▶ WRITTEN PROBLEM 1
How would you say this sentence from the Bakhtin abstract in Spanish: "An ‘alien’ word is a word that has a different semantic and axiological content and, therefore, contradicts the word of the speaker."

Abstract
Mikhail Bakhtin’s theorization of language as inherently ‘dialogic’ or oriented in interactive engagement with other languages has revolutionized ways of thinking of pragmatic language use, drawing crucial attention to the dynamic and subtle processes that go into the making of speech acts. In the realm of artistic expression in the novel, this dialogic orientation of language, following Bakhtin, translates as the animation of the literary corpus by linguistic consciousnesses that listen to and respond to one another. As discourse in the novel, seemingly made by the narrator/character, is constantly subject to contestation and modification by other voices, the text takes on a ‘living’ quality as opposed to a ‘dead’ text that is unresponsive to other voices. The present article hopes to demonstrate this novelistic contribution of Mikhail Bakhtin by a discourse analysis of Ahmadou Kourouma’s The Suns of Independence, wherein a lively forum of embodied and unembodied consciousnesses are brought to bear, defying interpretation by objective theories of language.
Notes
- 1.
‘Malinke’ is the name of the ethnic group of West Africa to which the writer, Ahmadou Kourouma belongs.
- 2.
Justin Bisanswa, in “The Adventure of the Epic and the Novel in Ahmadou Kourouma’s Writings,” studies the form of Kourouma’s novels to conclude that the form is a blend of the epic and the novel. Christiane Ndiaye’s “Kourouma, the Myth: The Rhetoric of the Commonplace in Kourouma Criticism” deals with the politics of writing and shows how Kourouma creates authentic African prose to free the African novel from French domination. Amadou Koné, in “Discourse in Kourouma’s Novels: Writing Two Languages to Translate Two Realities,” examines the uneasy relationship between the use of Malinké and French in Kourouma’s writing. Carrol Coates relates the fiction of Kourouma to his real life with special reference to the dictator Houphouet Boigny.
- 3.
An ‘alien’ word is a word that has a different semantic and axiological content and, therefore, contradicts the word of the speaker.
- 4.
«…comment être, à la fois, non personnel et personnel, non impliqué et impliqué, éloigné et présent, contemporain et postérieur? C’est pourquoi ce statut contradictoire et fluctuant qu’adopte le narrateur Monnè.».
- 5.

▶ WRITTEN PROBLEM 2
Pull out every entry below that lists differences between pairs of technical drawings, copying each line word for word, and leave the picture lines out.

▶ MATERIAL PROVIDED
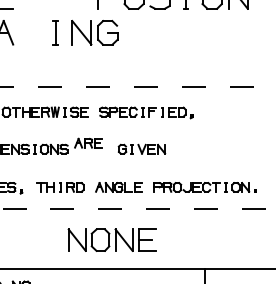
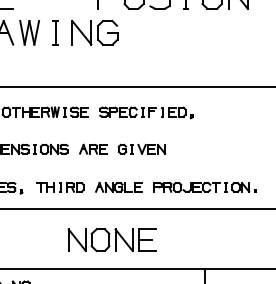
part at (29, 32): none -> present
line at (137, 87): dashed -> solid
part at (88, 142) position: (88, 142) -> (93, 148)
line at (138, 208): dashed -> solid
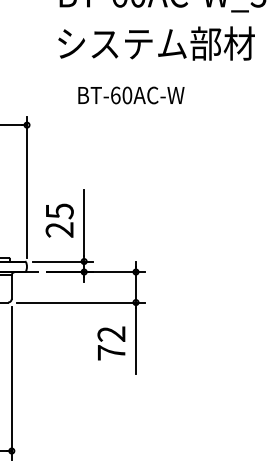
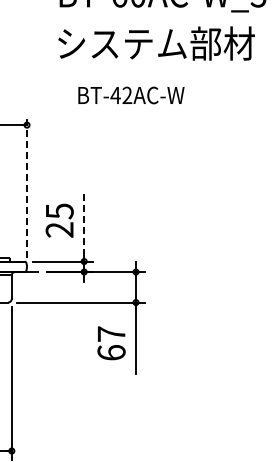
text at (121, 95): BT-60AC-W -> BT-42AC-W
line at (27, 187): solid -> dashed
line at (84, 222): solid -> dashed
text at (111, 343): 72 -> 67
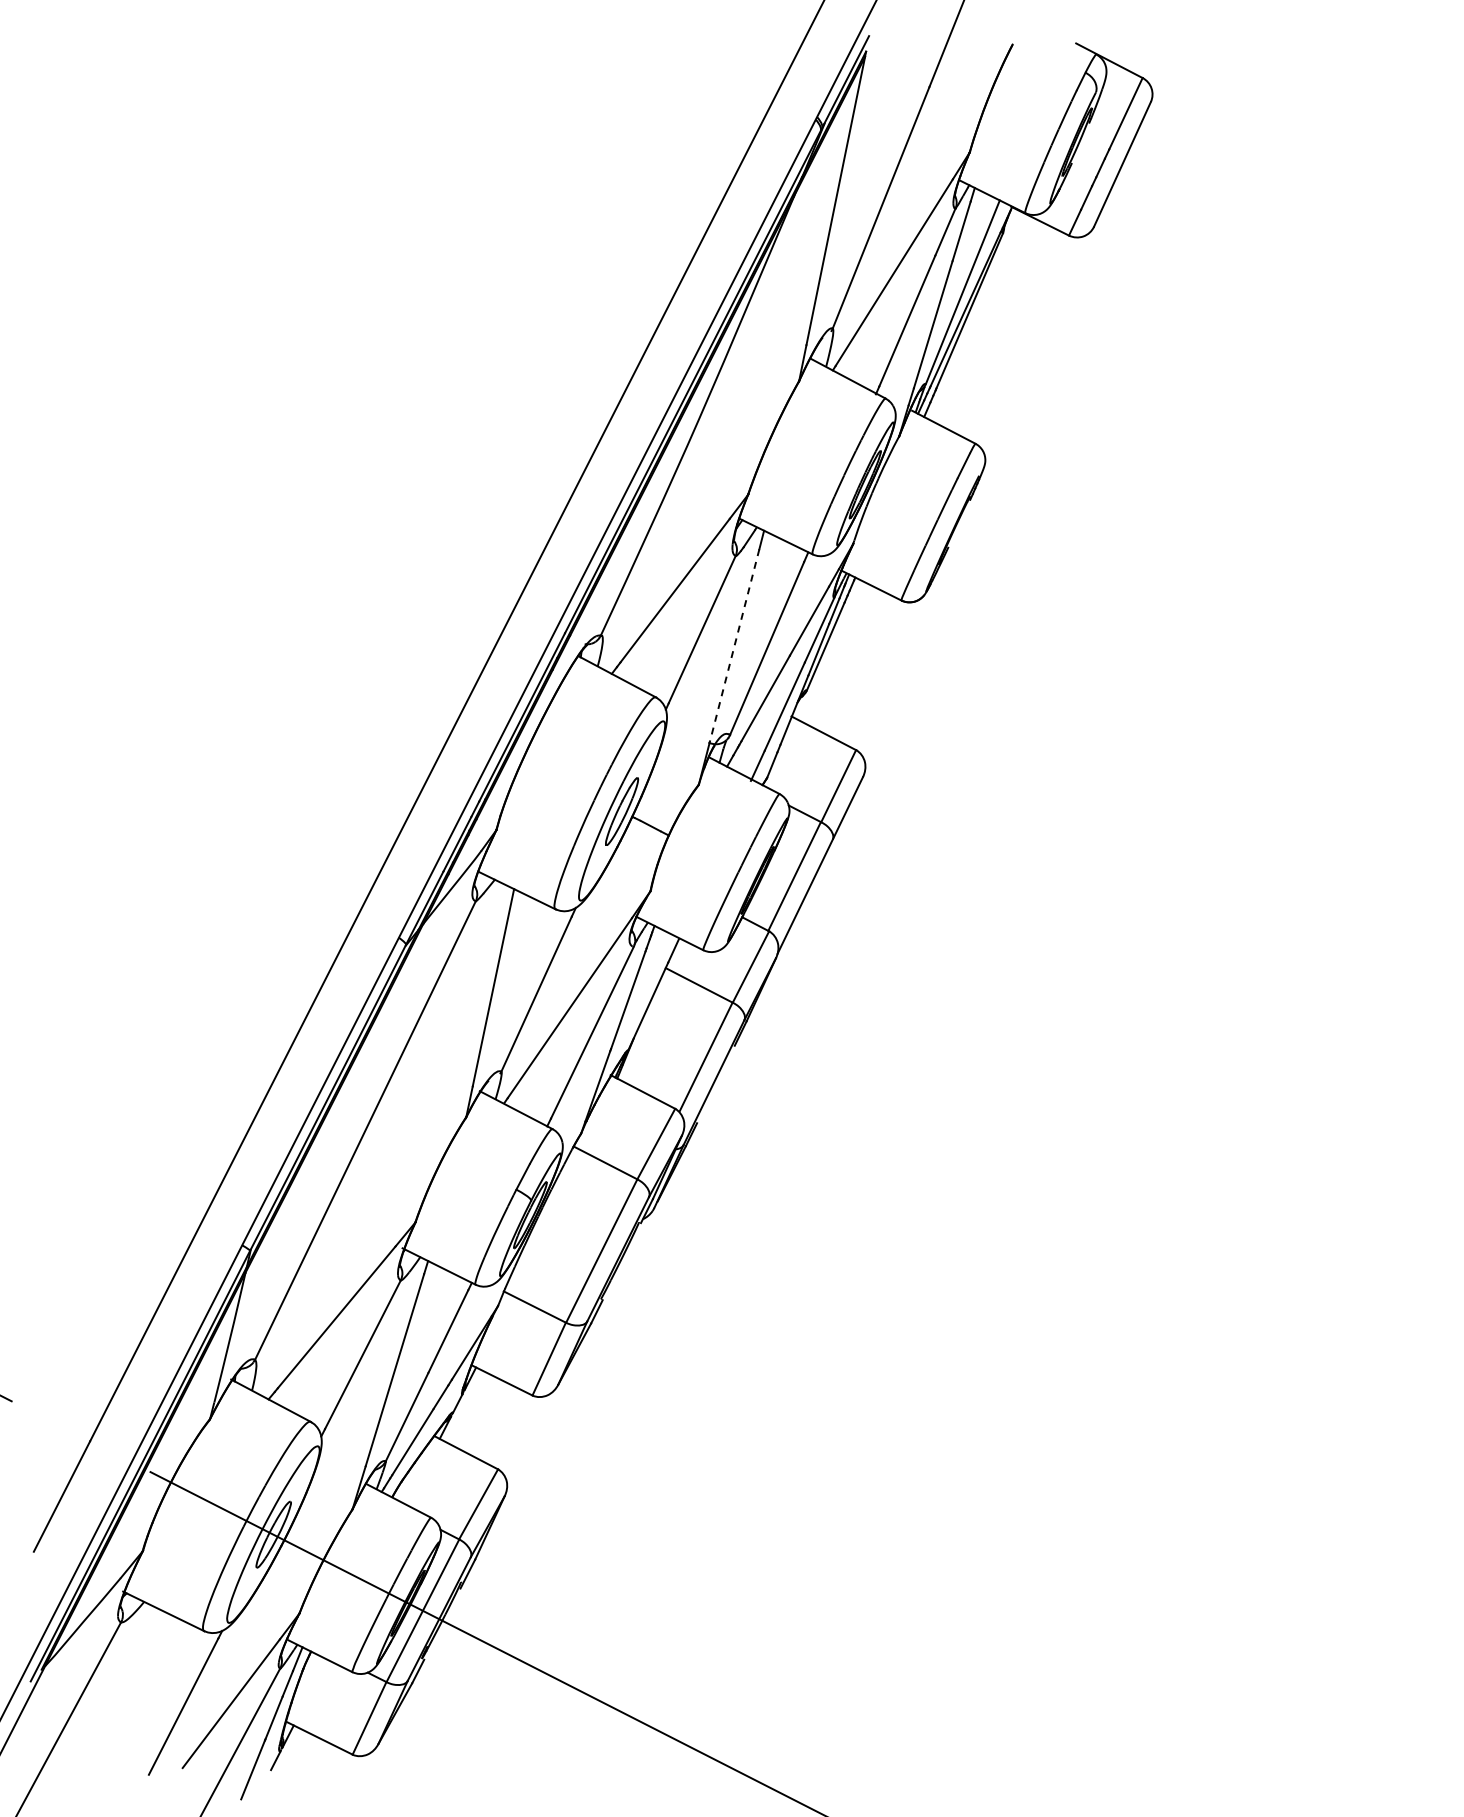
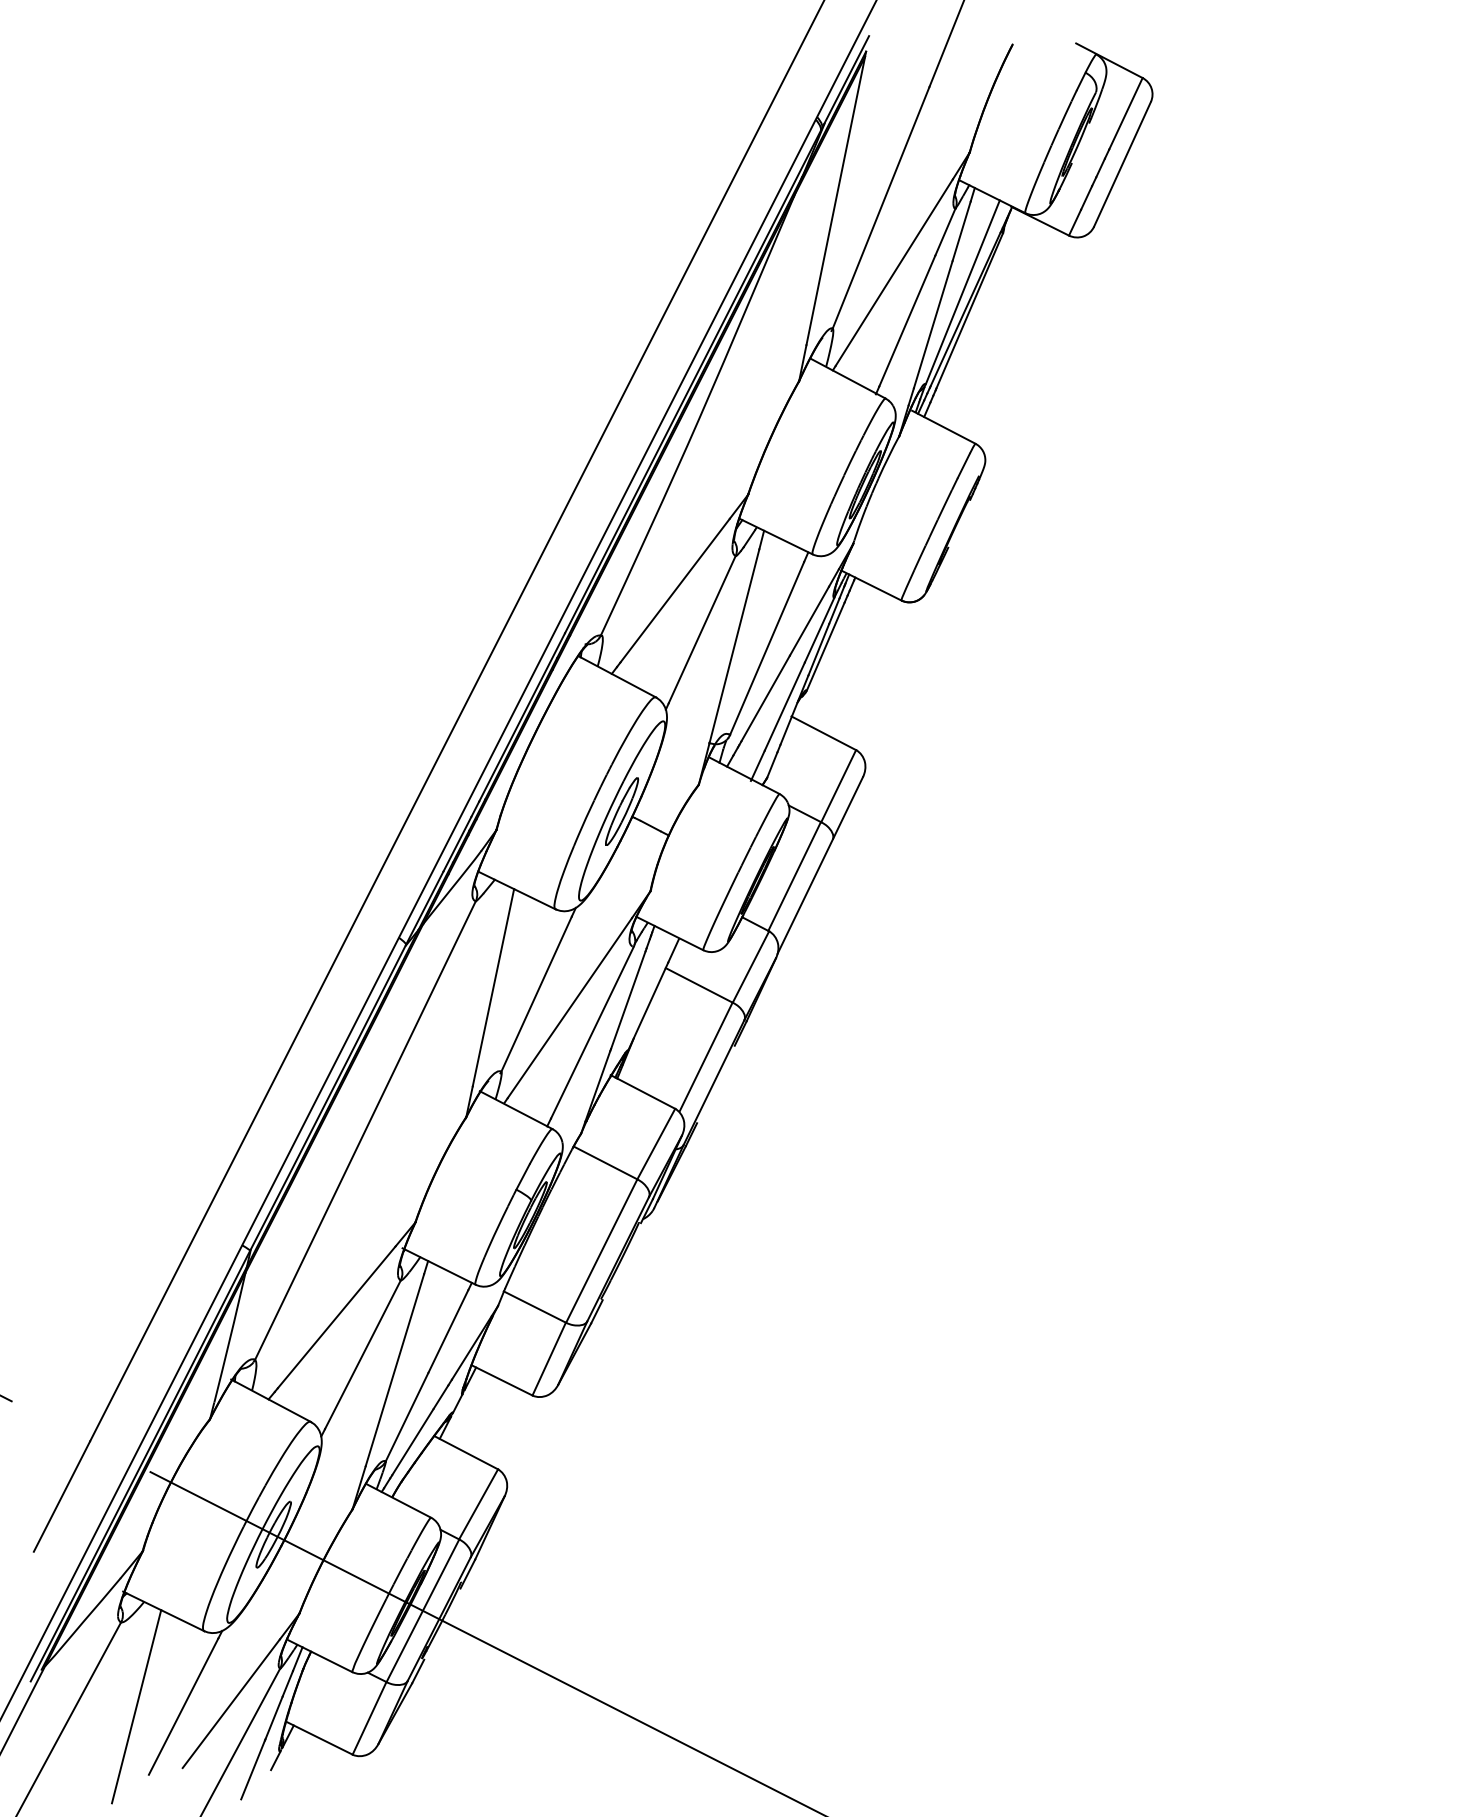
line at (734, 647): dashed -> solid
line at (136, 1706): none -> present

▶ EXERCISE ANSWER 1
Una palabra «ajena» es una palabra que tiene un contenido semántico y axiológico diferente y que, por lo tanto, contradice la palabra del hablante.

▶ EXERCISE ANSWER 2
part at (29, 32): none -> present
line at (137, 87): dashed -> solid
part at (88, 142) position: (88, 142) -> (93, 148)
line at (138, 208): dashed -> solid
text at (121, 95): BT-60AC-W -> BT-42AC-W
line at (27, 187): solid -> dashed
line at (84, 222): solid -> dashed
text at (111, 343): 72 -> 67
line at (734, 647): dashed -> solid
line at (136, 1706): none -> present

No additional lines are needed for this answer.